The first mention of the quinolone efflux pump-encoding gene (qepA) was in a study by Yamane et al. ³² According to their reports, the gene confers the ability to reduce the accumulation of fluoroquinolones in the cell as with most efflux pumps. The gene has been gaining more attention because it has been reported to be carried by many Gram negative bacteria groups globally. In this study, 43.3% of the quinolone-resistant isolates were detected to carry the gene. The proportion of the gene in this study is very high compared to other studies carried out on clinical and environmental isolates. In a study carried out on wastewater from a hospital in India, 10% of the isolates recovered carried qepA as reported by Diwan et al. ²⁶ while Yang et al. ³³ reported that 3.3% of 2297 blood culture isolates obtained between 2004 and 2011 were detected to harbor qepA. As reported by Osinka et al. ¹ and Zurfuh et al. ² the frequency of occurrence of qepA is always lesser than that of aac(6′)-Ib-cr, and this same trend was evident in this study.
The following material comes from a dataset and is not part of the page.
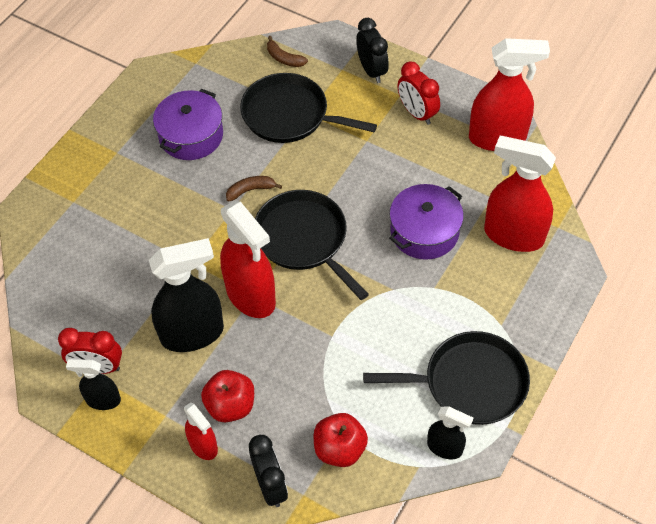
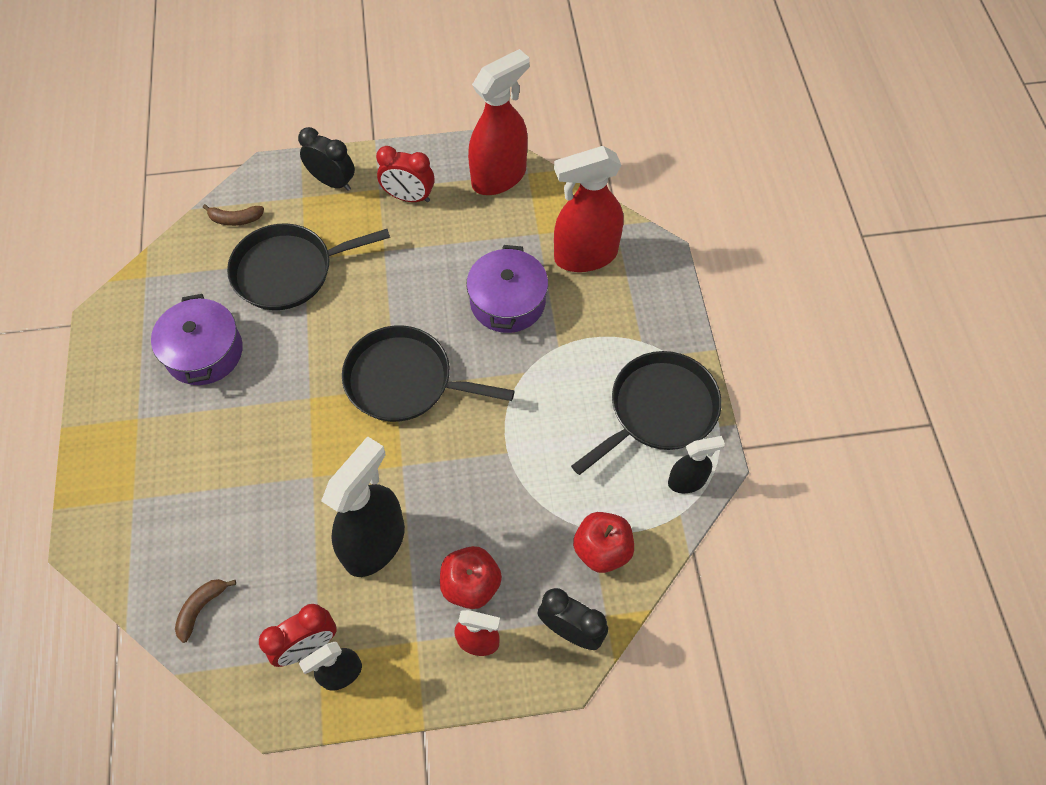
camera: 40 degrees left, 5 degrees up
(250, 190) = (312, 367): brown banana -> brown banana (201, 608)
(251, 296) = (400, 468): red spray bottle -> none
The co-occurrence of the PMQR determinants in the Escherichia coli from this study raises a serious concern as 29 out of 30 fluoroquinolone-resistant isolates genotyped in this study carried at least two PMQR determinants suggesting that E. coli from untreated wastewater from healthcare institutions could be potential reservoirs of fluoroquinolone-resistant isolates carrying a high burden of PMQR genes. This could expose other bacteria groups in receiving water bodies or other environments to the likelihood of picking up these genes via horizontal transfer, thus further complicating the fight against resistant bugs. More attention should be focused on studies involving the detection of PMQR determinants in isolates from non-clinical sources as a larger number of studies on quinolone resistance in bacteria have focused on isolates from human clinical samples, hence the dearth of reported studies on PMQR determinants in non-clinical samples. This trend aligns with the findings of Joel et al. ³⁴ who reported the co-carriage of PMQR determinants by E. coli from animal waste obtained from a Teaching and Research farm in Nigeria. The samples in both studies might not be related, but it gives an insight into the difficult situation inherent in dealing with fluoroquinolone resistance in bacteria, as these isolates are armed with so many resistance mechanisms.

Conclusion

This present study is germane as it has provided more insight into the carriage of PMQR determinants by E. coli from the non-clinical settings, in this case untreated hospital wastewater. There was varying level of resistance by the isolates to the tested antibiotics. qnrA was the predominant PMQR gene detected in the isolates with a percentage occurrence of 76.7%, followed by qnrS (63.3%), qnrB (53.3%), aac(6′)-lb-cr (43.3%), and qepA (43.3%). The least occurring PMQR determinant in the E. coli obtained in this study was the quinolone efflux pump (qepA), which was detected in 40% of the isolates selected for PMQR genotyping. There was co-occurrence of PMQR genes in all but one of the fluoroquinolone-resistant E. coli, and this is quite very alarming. Effective treatment methods for wastewater generated from healthcare institutions need to be put in place to prevent the spread of antibiotic-resistant “bugs” from hospital wastewater discharges into the environment. There is a need however, to carry out more research on more non-clinical environments to know the exact contribution of these sources to the scourge of antibiotic resistance.